== WORK TASK 1 ==
From the sea star text, copy out word for word the part that opens with the words "Preferred name is" and closes with "crown-of-thorns sea stars).".
== WORK TASK 2 ==
In the sea star text, rewrite the paragraph beginning "Sexual dimorphism is usually subtle" as one shorter sentence that keeps its main facts.

== SELECTED TEXT ==
[Start of Attachment]
Sexual dimorphism is usually subtle in sea stars. Many species have externally similar males and females, with differences mainly in gonad size/appearance during the breeding season and occasional average size differences, varying by species and habitat.

  • Often externally indistinguishable; may be slightly smaller on average in some species.
  • Gonads (internal) may appear smaller; seasonal swelling can be visible in translucent-bodied forms.
  • Release sperm during broadcast spawning; no consistent external ornamentation across the class.
  • Often externally indistinguishable; may be slightly larger on average in some species.
  • Gonads (internal) may appear larger when ripe; seasonal swelling can be visible in some species.
  • Release eggs during broadcast spawning; a minority of species brood, without a consistent female-only external structure across the class.

Did You Know?

Preferred name is "sea star" (they aren't fish), though "starfish" remains widely used.

Size across the class ranges from ~1 cm to >1 m across (arm tip-to-arm tip), depending on species and habitat.

Most have 5 arms, but some groups commonly have many more-dozens of arms in some multi-armed sea stars.

They move and feed with tube feet powered by a water vascular system (a hydraulic network that controls suction-cup-like feet).

Many can evert their stomach out of the mouth to digest prey externally-famous for opening bivalves this way.

Feeding roles vary widely: predators and scavengers are common; some are suspension-feeders in deep water; a few specialize on corals (e.g., crown-of-thorns sea stars).

Lifespan varies by species and environment: from only a few years in some small/fast-growing species to multiple decades (often ~10-30+ years) in larger, cold-water forms.

Unique Adaptations

  • Water vascular system: seawater enters through the madreporite and is distributed through canals to tube feet; muscular ampullae and valves create controlled hydraulic motion and strong suction.
  • Regeneration: many species can regrow lost arms; in some, an arm with part of the central disc can regenerate an entire new individual (capacity varies greatly among species).
  • Mutable collagenous tissue: connective tissues can rapidly shift stiffness, helping with posture, gripping, and defense with low energy cost.
  • Eversible stomach and specialized mouthparts: enables feeding on prey too large or well-protected to ingest whole; combined with tube-foot force.
  • Endoskeleton of calcified ossicles and spines: provides support and protection; surface structures may include pedicellariae (tiny pincer-like organs) for cleaning and defense.
  • Chemical defenses: many produce distasteful compounds (notably saponins) that deter predators and microbes; strength and chemistry differ among groups.
  • Gas exchange through body surfaces: respiration occurs via tube feet and skin gills (papulae), suited to both wave-swept shallows and cold deep seas.

Interesting Behaviors

  • Bivalve predation via persistence: many sea stars clamp mussels/clams with tube feet, tiring the shell's muscles, then evert the stomach into the crack to digest soft tissues (degree of reliance varies by species).
[End of Attachment]
== SOURCE DATA ==
[Start of Attachment]
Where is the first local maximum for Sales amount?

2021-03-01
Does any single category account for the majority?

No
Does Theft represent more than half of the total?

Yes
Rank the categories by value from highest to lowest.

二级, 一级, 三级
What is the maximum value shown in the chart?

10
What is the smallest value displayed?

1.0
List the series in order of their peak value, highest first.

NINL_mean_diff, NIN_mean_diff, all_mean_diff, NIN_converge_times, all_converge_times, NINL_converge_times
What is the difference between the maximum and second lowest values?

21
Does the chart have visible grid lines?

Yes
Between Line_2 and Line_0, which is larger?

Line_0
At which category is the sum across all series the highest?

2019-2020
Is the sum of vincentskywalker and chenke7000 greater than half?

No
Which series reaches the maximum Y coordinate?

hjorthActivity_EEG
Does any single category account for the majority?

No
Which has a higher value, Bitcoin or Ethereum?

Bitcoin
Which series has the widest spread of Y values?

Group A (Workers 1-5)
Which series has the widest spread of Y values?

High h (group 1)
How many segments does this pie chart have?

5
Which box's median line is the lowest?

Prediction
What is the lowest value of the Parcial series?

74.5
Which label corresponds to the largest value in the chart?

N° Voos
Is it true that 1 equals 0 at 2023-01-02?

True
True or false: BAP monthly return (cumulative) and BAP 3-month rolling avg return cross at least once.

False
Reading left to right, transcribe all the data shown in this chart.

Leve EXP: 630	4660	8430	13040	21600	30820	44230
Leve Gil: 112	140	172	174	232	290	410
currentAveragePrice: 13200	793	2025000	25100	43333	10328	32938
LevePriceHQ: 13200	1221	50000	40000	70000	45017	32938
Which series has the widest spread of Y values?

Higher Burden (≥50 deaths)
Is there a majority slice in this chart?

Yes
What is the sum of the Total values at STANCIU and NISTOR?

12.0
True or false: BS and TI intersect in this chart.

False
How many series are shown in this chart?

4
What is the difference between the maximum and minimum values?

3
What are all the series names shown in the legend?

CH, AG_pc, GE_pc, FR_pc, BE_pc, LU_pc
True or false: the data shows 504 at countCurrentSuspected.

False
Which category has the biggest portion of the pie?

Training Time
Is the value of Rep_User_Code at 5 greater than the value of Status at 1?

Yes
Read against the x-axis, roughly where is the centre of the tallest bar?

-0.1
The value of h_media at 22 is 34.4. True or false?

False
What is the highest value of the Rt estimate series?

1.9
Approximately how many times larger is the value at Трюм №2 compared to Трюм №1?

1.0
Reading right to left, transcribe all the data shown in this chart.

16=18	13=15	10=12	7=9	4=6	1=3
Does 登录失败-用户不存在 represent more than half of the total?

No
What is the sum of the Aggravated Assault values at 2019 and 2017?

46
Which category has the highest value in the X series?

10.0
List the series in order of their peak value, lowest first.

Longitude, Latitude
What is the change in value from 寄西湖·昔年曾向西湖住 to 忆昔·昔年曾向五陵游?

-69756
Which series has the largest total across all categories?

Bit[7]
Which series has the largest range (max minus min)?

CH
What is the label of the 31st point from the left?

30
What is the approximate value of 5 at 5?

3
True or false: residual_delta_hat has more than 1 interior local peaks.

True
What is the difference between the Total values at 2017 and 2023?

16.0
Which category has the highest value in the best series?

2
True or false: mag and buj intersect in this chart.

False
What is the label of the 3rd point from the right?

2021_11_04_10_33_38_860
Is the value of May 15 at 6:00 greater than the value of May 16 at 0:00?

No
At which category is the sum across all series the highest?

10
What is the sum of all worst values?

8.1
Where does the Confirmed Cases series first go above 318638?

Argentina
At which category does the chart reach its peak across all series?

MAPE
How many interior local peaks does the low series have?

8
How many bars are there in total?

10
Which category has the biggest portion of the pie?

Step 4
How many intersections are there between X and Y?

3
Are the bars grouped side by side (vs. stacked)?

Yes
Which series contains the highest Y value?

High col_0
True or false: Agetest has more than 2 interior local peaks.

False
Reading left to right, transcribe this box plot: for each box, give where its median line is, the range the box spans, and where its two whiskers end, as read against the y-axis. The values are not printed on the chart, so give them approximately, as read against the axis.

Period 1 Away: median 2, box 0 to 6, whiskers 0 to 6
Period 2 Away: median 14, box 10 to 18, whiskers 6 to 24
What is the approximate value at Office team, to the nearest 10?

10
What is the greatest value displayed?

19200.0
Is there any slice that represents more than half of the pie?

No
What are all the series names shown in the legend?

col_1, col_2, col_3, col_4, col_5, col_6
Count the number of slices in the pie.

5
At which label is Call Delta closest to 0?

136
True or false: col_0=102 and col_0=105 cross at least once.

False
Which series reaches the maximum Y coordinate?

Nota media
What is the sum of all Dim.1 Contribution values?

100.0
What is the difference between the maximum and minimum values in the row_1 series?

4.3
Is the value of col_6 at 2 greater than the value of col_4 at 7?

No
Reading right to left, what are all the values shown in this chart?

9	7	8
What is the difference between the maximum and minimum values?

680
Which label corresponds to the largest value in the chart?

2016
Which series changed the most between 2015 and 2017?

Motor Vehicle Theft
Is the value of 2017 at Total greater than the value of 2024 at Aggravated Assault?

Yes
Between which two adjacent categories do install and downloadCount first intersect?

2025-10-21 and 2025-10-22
[End of Attachment]
== ANSWER SPACE 1 ==
Preferred name is "sea star" (they aren't fish), though "starfish" remains widely used.

Size across the class ranges from ~1 cm to >1 m across (arm tip-to-arm tip), depending on species and habitat.

Most have 5 arms, but some groups commonly have many more-dozens of arms in some multi-armed sea stars.

They move and feed with tube feet powered by a water vascular system (a hydraulic network that controls suction-cup-like feet).

Many can evert their stomach out of the mouth to digest prey externally-famous for opening bivalves this way.

Feeding roles vary widely: predators and scavengers are common; some are suspension-feeders in deep water; a few specialize on corals (e.g., crown-of-thorns sea stars).

== ANSWER SPACE 2 ==
Male and female sea stars usually look alike externally, differing mainly in gonad size or appearance during the breeding season and sometimes in average size, depending on species and habitat.